Mr. Nichols career would have a real resurgence from this point on in both quality and box office success. In 1994 he directed Wolf with Jack Nicholson as a werewolf alongside Michelle Pfeiffer, which I greatly admired and begged me to ask, how come nobody thought to make Jack Nicholson a werewolf before? It was a match of perfect casting with great directing and the result was a horror drama with a higher degree of class and sophistication.
Next he would direct the box office comedy smash The Birdcage (1996) once again taking a stage play and making it work spectacularly on the big screen. Featuring some of the most memorable performances from its all-star cast including Robin Williams, Nathan Lane, Gene Hackman and Dianne Wiest it is his most quotable and beloved film since The Graduate. More importantly, the mainstream success of The Birdcage probably advanced gay rights into the American culture by portraying its homosexual characters as real people with real feelings facing very stressful and hilarious situations.
The way Nichols captured the 60’s with The Graduate and the 80’s with Working Girl he would illustrate America in the 90’s with the humorous and very poignant Primary Colors (1998). This simultaneously captures all the cynicism and optimism our country was going through during the Bill Clinton era. A time before 9/11 when the economy was great and the worst news stories were about a presidents extramarital affairs, this is another one of Mike Nichols best visual films with how he frames key moments. The performances alone make this picture a must see with John Travolta, Emma Thompson and Billy Bob Thornton doing their best embodiments of Bill Clinton, Hillary Clinton and James Carville respectively. Kathy Bates would earn an Oscar nomination as a foul-mouthed lesbian campaign manager. It was one of many films to suffer at the box office due to the Titanic phenomenon but Primary Colors really is one of his most intelligent and entertaining pictures.
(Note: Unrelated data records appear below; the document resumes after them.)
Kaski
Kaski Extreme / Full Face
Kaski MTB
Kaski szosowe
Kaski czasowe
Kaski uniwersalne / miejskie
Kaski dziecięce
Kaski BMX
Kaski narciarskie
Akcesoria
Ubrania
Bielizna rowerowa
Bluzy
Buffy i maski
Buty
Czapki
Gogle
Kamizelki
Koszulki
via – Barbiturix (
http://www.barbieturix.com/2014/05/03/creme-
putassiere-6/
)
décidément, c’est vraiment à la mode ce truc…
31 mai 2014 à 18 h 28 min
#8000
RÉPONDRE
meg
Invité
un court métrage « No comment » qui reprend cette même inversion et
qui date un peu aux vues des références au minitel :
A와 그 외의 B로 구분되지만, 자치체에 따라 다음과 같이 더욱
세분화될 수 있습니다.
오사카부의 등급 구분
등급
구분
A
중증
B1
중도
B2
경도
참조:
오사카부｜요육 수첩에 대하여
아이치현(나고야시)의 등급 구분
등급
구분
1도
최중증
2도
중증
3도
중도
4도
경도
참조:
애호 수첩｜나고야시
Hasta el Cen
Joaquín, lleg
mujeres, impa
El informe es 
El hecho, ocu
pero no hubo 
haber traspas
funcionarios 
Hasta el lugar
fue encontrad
Nichols would go on to direct What Planet Are You From? (2000), a commercial failure but I consider it to be a buried treasure of a film that never found its audience. This is one of the great stupid movies for smart people. If you get a chance I highly recommend this randomly raunchy and oddly sentimental comedy.
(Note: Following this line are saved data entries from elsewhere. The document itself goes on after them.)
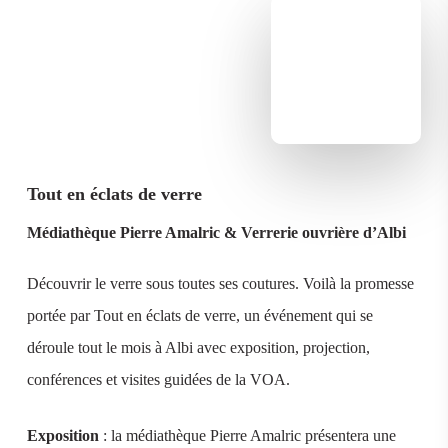
Tout en éclats de verre
Médiathèque Pierre Amalric & Verrerie ouvrière d’Albi
Découvrir le verre sous toutes ses coutures. Voilà la promesse
portée par Tout en éclats de verre, un événement qui se
déroule tout le mois à Albi avec exposition, projection,
conférences et visites guidées de la VOA.
Exposition
: la médiathèque Pierre Amalric présentera une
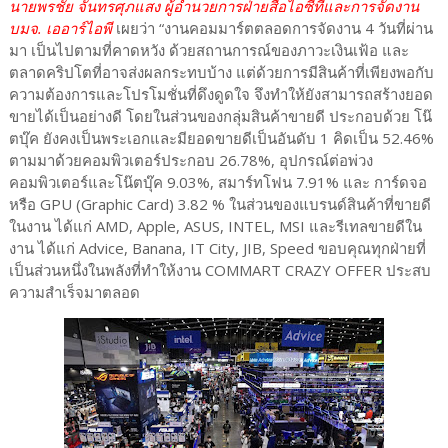
นายพรชัย จันทรศุภแสง ผู้อำนวยการฝ่ายสื่อไอซีทีและการจัดงาน
บมจ. เออาร์ไอพี
เผยว่า “งานคอมมาร์ตตลอดการจัดงาน 4 วันที่ผ่าน
มา เป็นไปตามที่คาดหวัง ด้วยสถานการณ์ของภาวะเงินเฟ้อ และ
ตลาดคริปโตที่อาจส่งผลกระทบบ้าง แต่ด้วยการมีสินค้าที่เพียงพอกับ
ความต้องการและโปรโมชั่นที่ดึงดูดใจ จึงทำให้ยังสามารถสร้างยอด
ขายได้เป็นอย่างดี โดยในส่วนของกลุ่มสินค้าขายดี ประกอบด้วย โน๊
ตบุ๊ค ยังคงเป็นพระเอกและมียอดขายดีเป็นอันดับ 1 คิดเป็น 52.46%
ตามมาด้วยคอมพิวเตอร์ประกอบ 26.78%, อุปกรณ์ต่อพ่วง
คอมพิวเตอร์และโน๊ตบุ๊ค 9.03%, สมาร์ทโฟน 7.91% และ การ์ดจอ
หรือ GPU (Graphic Card) 3.82 % ในส่วนของแบรนด์สินค้าที่ขายดี
ในงาน ได้แก่ AMD, Apple, ASUS, INTEL, MSI และรีเทลขายดีใน
งาน ได้แก่ Advice, Banana, IT City, JIB, Speed ขอบคุณทุกฝ่ายที่
เป็นส่วนหนึ่งในพลังที่ทำให้งาน COMMART CRAZY OFFER ประสบ
ความสำเร็จมาตลอด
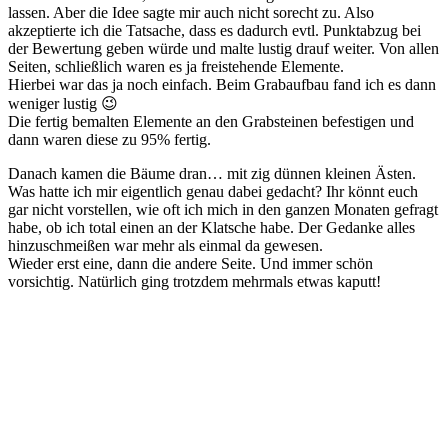
lassen. Aber die Idee sagte mir auch nicht sorecht zu. Also
akzeptierte ich die Tatsache, dass es dadurch evtl. Punktabzug bei
der Bewertung geben würde und malte lustig drauf weiter. Von allen
Seiten, schließlich waren es ja freistehende Elemente.
Hierbei war das ja noch einfach. Beim Grabaufbau fand ich es dann
weniger lustig 😉
Die fertig bemalten Elemente an den Grabsteinen befestigen und
dann waren diese zu 95% fertig.
Danach kamen die Bäume dran… mit zig dünnen kleinen Ästen.
Was hatte ich mir eigentlich genau dabei gedacht? Ihr könnt euch
gar nicht vorstellen, wie oft ich mich in den ganzen Monaten gefragt
habe, ob ich total einen an der Klatsche habe. Der Gedanke alles
hinzuschmeißen war mehr als einmal da gewesen.
Wieder erst eine, dann die andere Seite. Und immer schön
vorsichtig. Natürlich ging trotzdem mehrmals etwas kaputt!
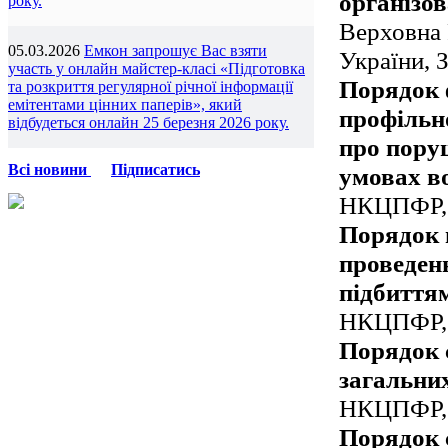
організо
року.
Верховна 
05.03.2026
Емкон запрошує Вас взяти
України, 
участь у онлайн майстер-класі «Підготовка
Порядок 
та розкриття регулярної річної інформації
емітентами цінних паперів», який
профільн
відбудеться онлайн 25 березня 2026 року.
про пору
Всі новини
Підписатись
умовах в
НКЦПФР, 
Порядок н
проведен
підбиттям
НКЦПФР, 
Порядок 
загальних
НКЦПФР, 
Порядок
After this Nichols would make three of his best works ever, two of them being HBO originals. He directed Emma Thompson as a dying cancer patient in Wit (2001) and then directed Al Pacino, Meryl Streep and Emma Thompson (again) to some of the best performances of their careers (in the past 2 decades at least) in the heavy and deep 2003 miniseries Angels in America, a powerful and ingenious tour de force. It’s one of his very best artistic triumphs.
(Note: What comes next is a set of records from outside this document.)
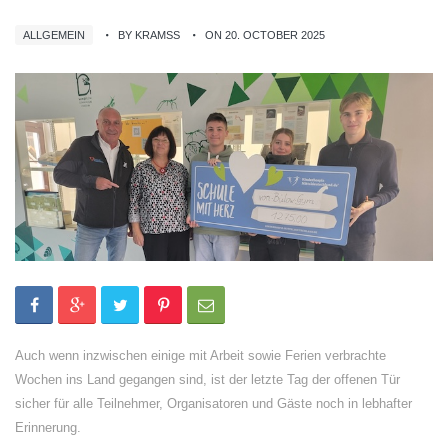
ALLGEMEIN
BY KRAMSS
ON 20. OCTOBER 2025
Auch wenn inzwischen einige mit Arbeit sowie Ferien verbrachte
Wochen ins Land gegangen sind, ist der letzte Tag der offenen Tür
sicher für alle Teilnehmer, Organisatoren und Gäste noch in lebhafter
Erinnerung.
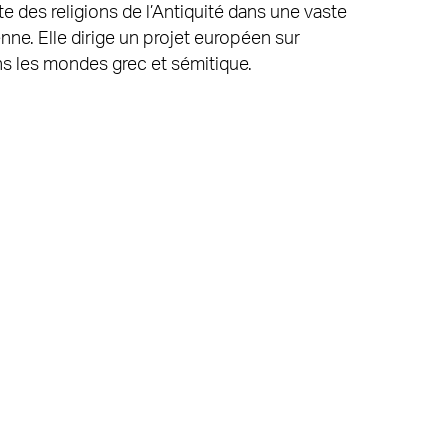
te des religions de l’Antiquité dans une vaste
ne. Elle dirige un projet européen sur
ns les mondes grec et sémitique.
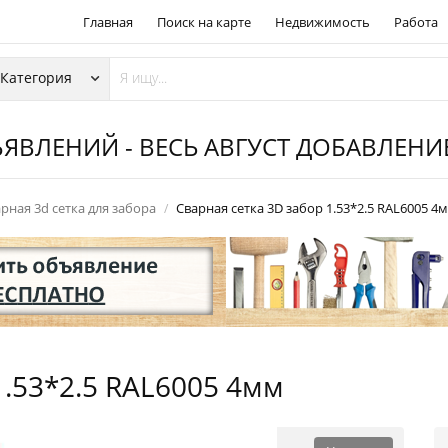
Главная
Поиск на карте
Недвижимость
Работа
ЯВЛЕНИЙ - ВЕСЬ АВГУСТ ДОБАВЛЕН
рная 3d сетка для забора
Сварная сетка 3D забор 1.53*2.5 RAL6005 4
1.53*2.5 RAL6005 4мм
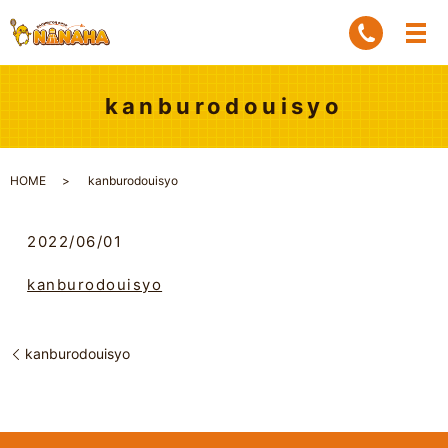
kanburodouisyo
HOME
kanburodouisyo
2022/06/01
kanburodouisyo
kanburodouisyo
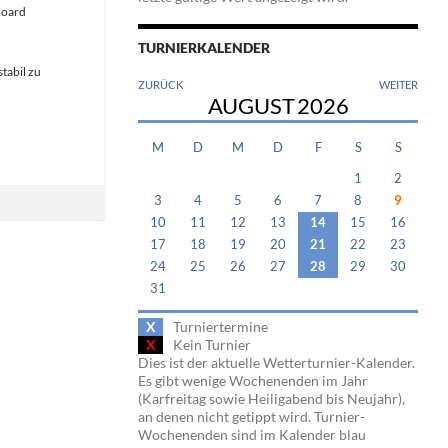
Board
TURNIERKALENDER
tabil zu
ZURÜCK
WEITER
AUGUST
2026
M
D
M
D
F
S
S
1
2
3
4
5
6
7
8
9
10
11
12
13
14
15
16
17
18
19
20
21
22
23
24
25
26
27
28
29
30
31
X
Turniertermine
X
Kein Turnier
Dies ist der aktuelle Wetterturnier-Kalender.
Es gibt wenige Wochenenden im Jahr
(Karfreitag sowie Heiligabend bis Neujahr),
an denen nicht getippt wird. Turnier-
Wochenenden sind im Kalender blau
The following year he would adapt another play into a film that I consider to be his final great motion picture, Closer. Featuring Oscar worthy turns from its four main leads Julia Roberts, Jude Law, Natalie Portman and Clive Owen (the last two would be nominated in the supporting categories and both would unfairly go home empty handed), this succeeded where Carnal Knowledge appeared dated. The frank sexual dialogue in the script was shocking but was very heartrending in its depictions of sex, loneliness, secrets and relationships, Closer is an honest portrayal of the dating in the twenty-first century, it is as fresh and relevant as it was ten years ago.
Although not always consistent, Mike Nichols directed some of the very best films of the last half-century. From the definitive picture of the 1960’s with The Graduate to the dark and depressingly honest look at the nature of the human heart in Closer, he is a filmmaker who’s talent will be missed on stage, cinema and television.